Here is my minimum working example, filename align.f90,

program openmp_align_test
  use omp_lib
  implicit none
  integer, parameter :: dp = kind(1.0d0)
  integer, parameter :: n = 128
  integer :: i
  real(dp), dimension(n) :: array1, array2

  !$OMP PARALLEL DEFAULT(NONE) PRIVATE(array1, array2, i)
  ! Initialize arrays
  array1 = 1.0_dp
  array2 = 2.0_dp

  ! Simple vectorizable loop
  !$OMP DO
  do i = 1, n
     array1(i) = array1(i) + array2(i)
  end do
  !$OMP END DO
  !$OMP END PARALLEL
end program openmp_align_test

First I compiled with,

ifort -O3 -xCORE-AVX512 -align array64byte -qopt-zmm-usage=high -qopt-report=5 align.f90

note: this is without -qopenmp. In this case the three loops are fused and fully vectorised with aligned access. The optimisation report (align.optrpt) states : "estimated potential speedup: 9.450".

Then I compiled with '-qopenmp' and '-vec-threshold0',

ifort -O3 -xCORE-AVX512 -qopenmp -vec-threshold0 -align array64byte -qopt-zmm-usage=high -qopt-report=5 align.f90

Now the two initialisation loops are fused with aligned access but the addition loop is vectorised with unaligned access (without the threshold flag the compiler chose not to vectorise it). This time the report states: "estimated potential speedup: 1.920".

I have been using ifort 2021.2.0 but would be very happy with ifx only solutions.

Finally, here are some more details on what I am trying to achieve beyond the minimum example above.

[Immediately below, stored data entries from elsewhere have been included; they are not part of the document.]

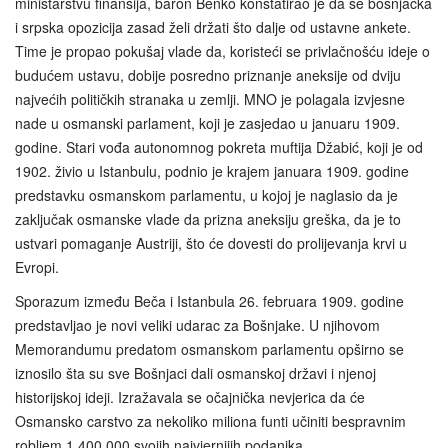
ministarstvu finansija, baron Benko konstatirao je da se bošnjačka
i srpska opozicija zasad želi držati što dalje od ustavne ankete.
Time je propao pokušaj vlade da, koristeći se privlačnošću ideje o
budućem ustavu, dobije posredno priznanje aneksije od dviju
najvećih političkih stranaka u zemlji. MNO je polagala izvjesne
nade u osmanski parlament, koji je zasjedao u januaru 1909.
godine. Stari vođa autonomnog pokreta muftija Džabić, koji je od
1902. živio u Istanbulu, podnio je krajem januara 1909. godine
predstavku osmanskom parlamentu, u kojoj je naglasio da je
zaključak osmanske vlade da prizna aneksiju greška, da je to
ustvari pomaganje Austriji, što će dovesti do prolijevanja krvi u
Evropi.
Sporazum između Beča i Istanbula 26. februara 1909. godine
predstavljao je novi veliki udarac za Bošnjake. U njihovom
Memorandumu predatom osmanskom parlamentu opširno se
iznosilo šta su sve Bošnjaci dali osmanskoj državi i njenoj
historijskoj ideji. Izražavala se očajnička nevjerica da će
Osmansko carstvo za nekoliko miliona funti učiniti bespravnim
robljem 1.400.000 svojih najvjernijih podanika.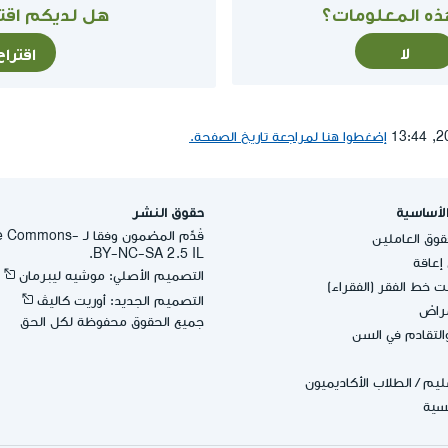
ذه المعلومات؟
هل لديكم اقتر
لا
اقترا
إضغطوا هنا لمراجعة تاريخ الصفحة.
لأساسية
حقوق النشر
قُدِّم المضمون وفقا لـ -
وق العاملين
BY-NC-SA 2.5 IL.
عاقة
التصميم الأصلي: موشيه ليبرمان
 خط الفقر (الفقراء)
التصميم الجديد: أوريت كاليڤ
مراض
جميع الحقوق محفوظة لكل الحق
التقادم في السن
عليم
/
الطلاب الأكاديميون
يسية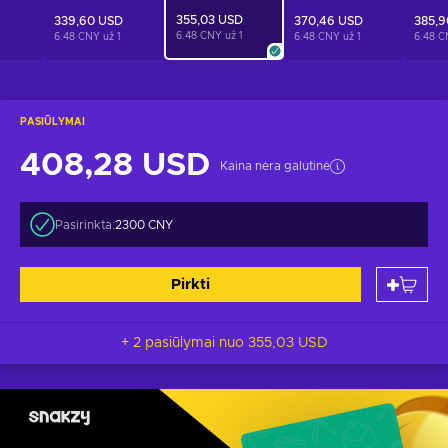
355,03 USD
339,60 USD
370,46 USD
385,9
6.48 CNY už
1
1
6.48 CNY už
1
6.48 CNY už
1
6.48 
PASIŪLYMAI
408,28 USD
Kaina nėra galutinė
Pasirinkta:
2300 CNY
Pirkti
+ 2 pasiūlymai nuo
355,03 USD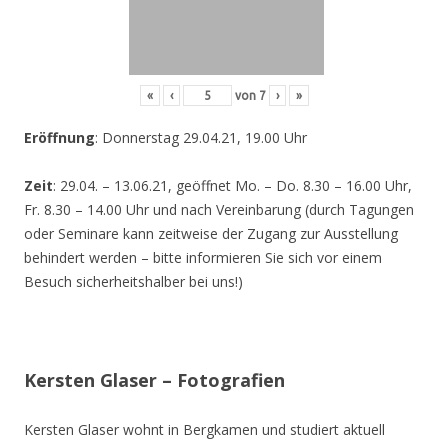
«
‹
von
7
›
»
Eröffnung
: Donnerstag 29.04.21, 19.00 Uhr
Zeit
: 29.04. – 13.06.21, geöffnet Mo. – Do. 8.30 – 16.00 Uhr,
Fr. 8.30 – 14.00 Uhr und nach Vereinbarung (durch Tagungen
oder Seminare kann zeitweise der Zugang zur Ausstellung
behindert werden – bitte informieren Sie sich vor einem
Besuch sicherheitshalber bei uns!)
Kersten Glaser – Fotografien
Kersten Glaser wohnt in Bergkamen und studiert aktuell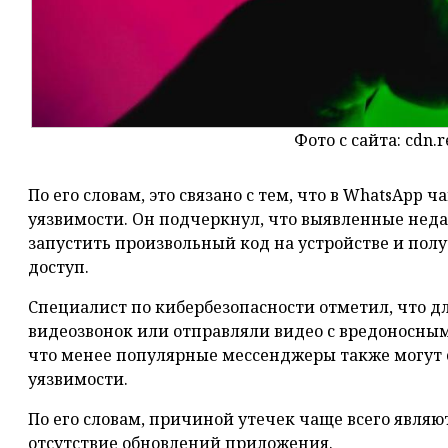
Фото с сайта: cdn.r
По его словам, это связано с тем, что в WhatsApp
уязвимости. Он подчеркнул, что выявленные неда
запустить произвольный код на устройстве и по
доступ.
Специалист по кибербезопасности отметил, что д
видеозвонок или отправляли видео с вредоносны
что менее популярные мессенджеры также могут
уязвимости.
По его словам, причиной утечек чаще всего явля
отсутствие обновлений приложения.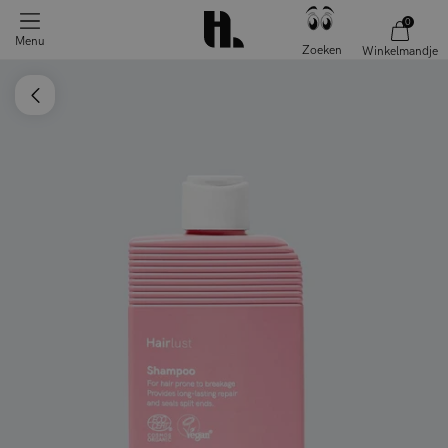
0
Menu
Zoeken
Winkelmandje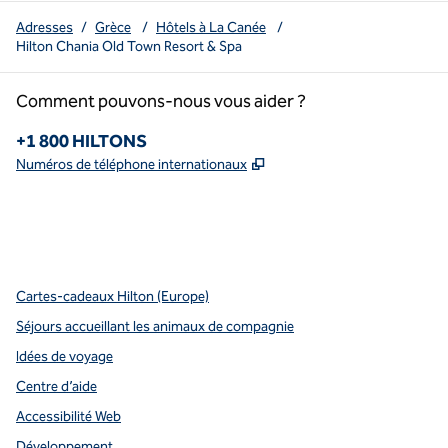
Adresses
/
Grèce
/
Hôtels à La Canée
/
Hilton Chania Old Town Resort & Spa
Comment pouvons-nous vous aider ?
Téléphone :
+1 800 HILTONS
,
S'ouvre dans un nouvel o
Numéros de téléphone internationaux
x
Facebook
Instagram
Youtube
pinterest
,
s’ouvre dans un nouvel onglet
,
s’ouvre dans un nouvel onglet
,
s’ouvre dans un nouvel onglet
,
ouvre un nouvel onglet
,
ouvre un nouvel onglet
Cartes-cadeaux Hilton (Europe)
Séjours accueillant les animaux de compagnie
Idées de voyage
Centre d’aide
Accessibilité Web
Développement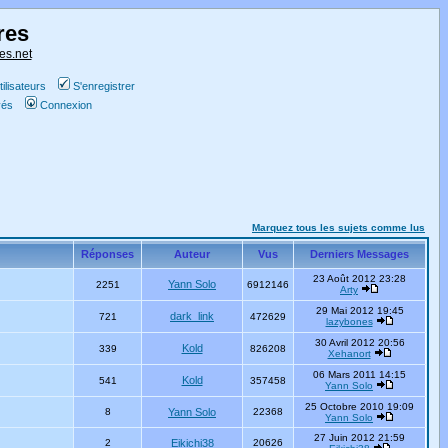
res
es.net
ilisateurs
S'enregistrer
vés
Connexion
Marquez tous les sujets comme lus
Réponses
Auteur
Vus
Derniers Messages
23 Août 2012 23:28
Yann Solo
2251
6912146
Arty
29 Mai 2012 19:45
dark_link
721
472629
lazybones
30 Avril 2012 20:56
Kold
339
826208
Xehanort
06 Mars 2011 14:15
Kold
541
357458
Yann Solo
25 Octobre 2010 19:09
8
Yann Solo
22368
Yann Solo
27 Juin 2012 21:59
2
Eikichi38
20626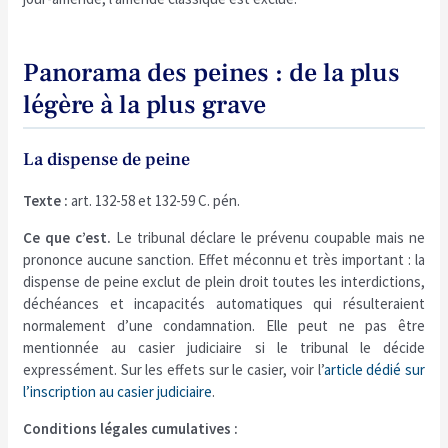
Panorama des peines : de la plus
légère à la plus grave
La dispense de peine
Texte :
art. 132-58 et 132-59 C. pén.
Ce que c’est.
Le tribunal déclare le prévenu coupable mais ne
prononce aucune sanction. Effet méconnu et très important : la
dispense de peine exclut de plein droit toutes les interdictions,
déchéances et incapacités automatiques qui résulteraient
normalement d’une condamnation. Elle peut ne pas être
mentionnée au casier judiciaire si le tribunal le décide
expressément. Sur les effets sur le casier, voir l’
article dédié sur
l’inscription au casier judiciaire
.
Conditions légales cumulatives :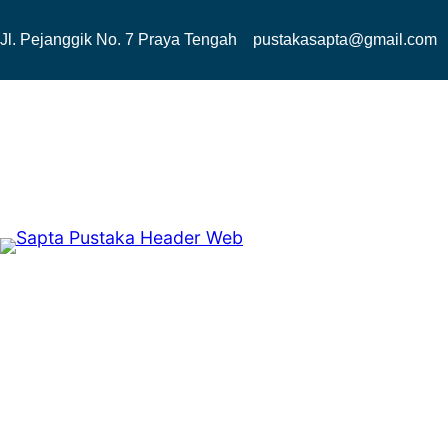
Lewati
Jl. Pejanggik No. 7 Praya Tengah
pustakasapta@gmail.com
ke
konten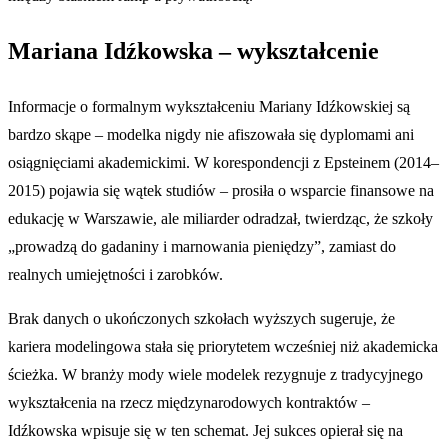
Mariana Idźkowska – wykształcenie
Informacje o formalnym wykształceniu Mariany Idźkowskiej są
bardzo skąpe – modelka nigdy nie afiszowała się dyplomami ani
osiągnięciami akademickimi. W korespondencji z Epsteinem (2014–
2015) pojawia się wątek studiów – prosiła o wsparcie finansowe na
edukację w Warszawie, ale miliarder odradzał, twierdząc, że szkoły
„prowadzą do gadaniny i marnowania pieniędzy”, zamiast do
realnych umiejętności i zarobków.
Brak danych o ukończonych szkołach wyższych sugeruje, że
kariera modelingowa stała się priorytetem wcześniej niż akademicka
ścieżka. W branży mody wiele modelek rezygnuje z tradycyjnego
wykształcenia na rzecz międzynarodowych kontraktów –
Idźkowska wpisuje się w ten schemat. Jej sukces opierał się na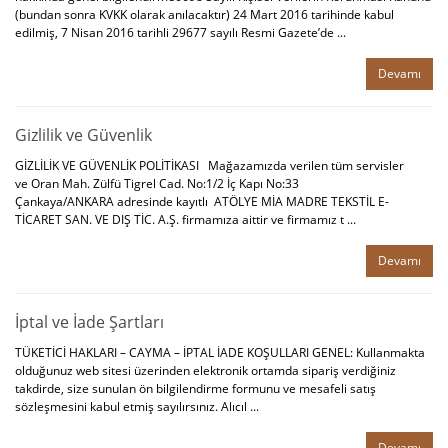
(bundan sonra KVKK olarak anılacaktır) 24 Mart 2016 tarihinde kabul
edilmiş, 7 Nisan 2016 tarihli 29677 sayılı Resmi Gazete’de ...
Devamı
Gizlilik ve Güvenlik
GİZLİLİK VE GÜVENLİK POLİTİKASI Mağazamızda verilen tüm servisler
ve Oran Mah. Zülfü Tigrel Cad. No:1/2 İç Kapı No:33
Çankaya/ANKARA adresinde kayıtlı ATÖLYE MİA MADRE TEKSTİL E-
TİCARET SAN. VE DIŞ TİC. A.Ş. firmamıza aittir ve firmamız t ...
Devamı
İptal ve İade Şartları
TÜKETİCİ HAKLARI – CAYMA – İPTAL İADE KOŞULLARI GENEL: Kullanmakta
olduğunuz web sitesi üzerinden elektronik ortamda sipariş verdiğiniz
takdirde, size sunulan ön bilgilendirme formunu ve mesafeli satış
sözleşmesini kabul etmiş sayılırsınız. Alıcıl ...
Devamı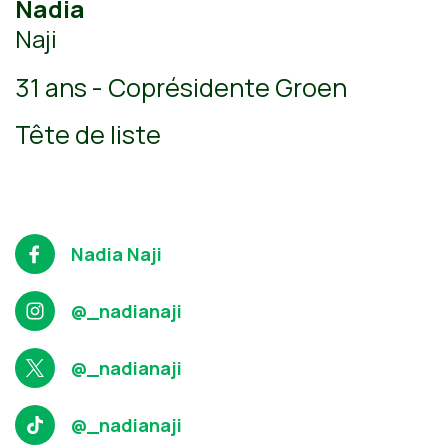
Nadia
Naji
31 ans -
Coprésidente Groen
Tête de liste
Nadia Naji
@_nadianaji
@_nadianaji
@_nadianaji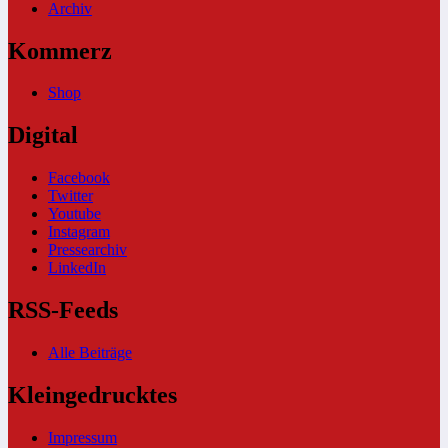
Archiv
Kommerz
Shop
Digital
Facebook
Twitter
Youtube
Instagram
Pressearchiv
LinkedIn
RSS-Feeds
Alle Beiträge
Kleingedrucktes
Impressum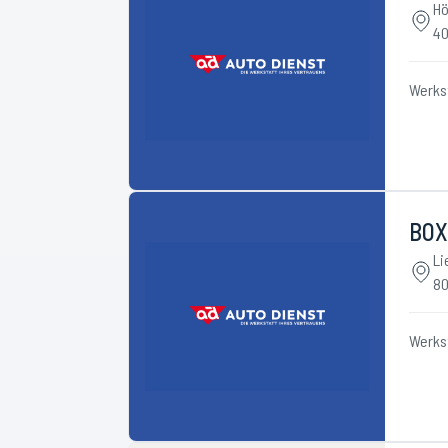
Hö
40
Werks
BOX
Li
80
Werks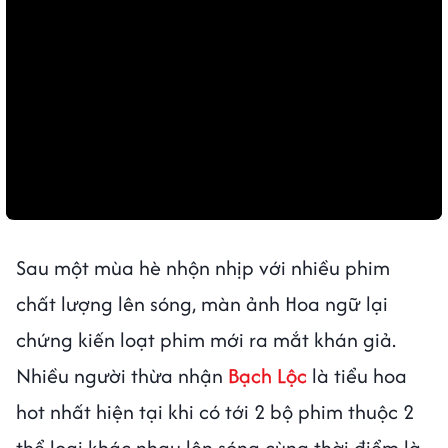
Sau một mùa hè nhộn nhịp với nhiều phim
chất lượng lên sóng, màn ảnh Hoa ngữ lại
chứng kiến loạt phim mới ra mắt khán giả.
Nhiều người thừa nhận
Bạch Lộc
là tiểu hoa
hot nhất hiện tại khi có tới 2 bộ phim thuộc 2
thể loại khác nhau lên sóng cùng thời điểm là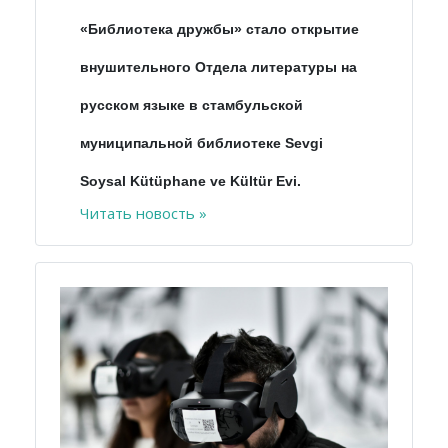
«Библиотека дружбы» стало открытие
внушительного Отдела литературы на
русском языке в стамбульской
муниципальной библиотеке Sevgi
Soysal Kütüphane ve Kültür Evi.
Читать новость »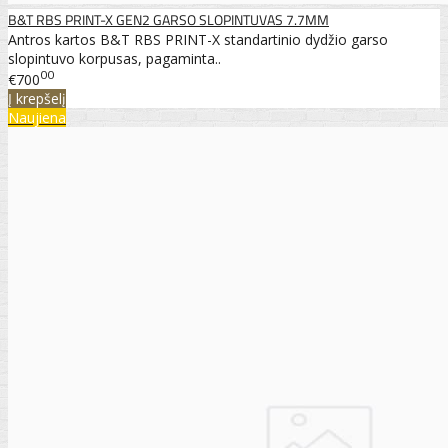
B&T RBS PRINT-X GEN2 GARSO SLOPINTUVAS 7.7MM
Antros kartos B&T RBS PRINT-X standartinio dydžio garso
slopintuvo korpusas, pagaminta..
00
€700
Į krepšelį
Naujiena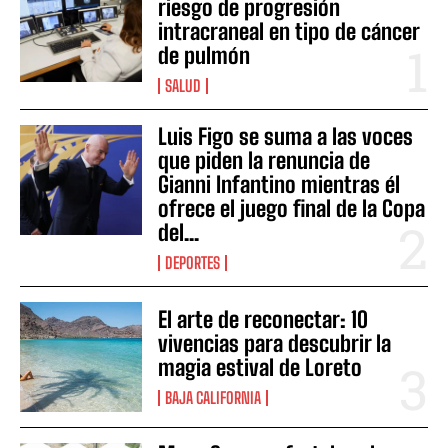
riesgo de progresión
intracraneal en tipo de cáncer
de pulmón
SALUD
Luis Figo se suma a las voces
que piden la renuncia de
Gianni Infantino mientras él
ofrece el juego final de la Copa
del...
DEPORTES
El arte de reconectar: 10
vivencias para descubrir la
magia estival de Loreto
BAJA CALIFORNIA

Making array1 and array2 allocatable or on the heap in any way is desirable. Using iso_c_binding to achieve this is less desirable.
I would prefer solutions that do not use intel specific directives. I am happy with OpenMP solutions to get the alignment right. However, it seems the OpenMP standard is ahead of most compilers when it comes to alignment.
I have tried making array1 and array2 persistent threadprivate arrays but I get worse results than declaring them in OMP private clause as above.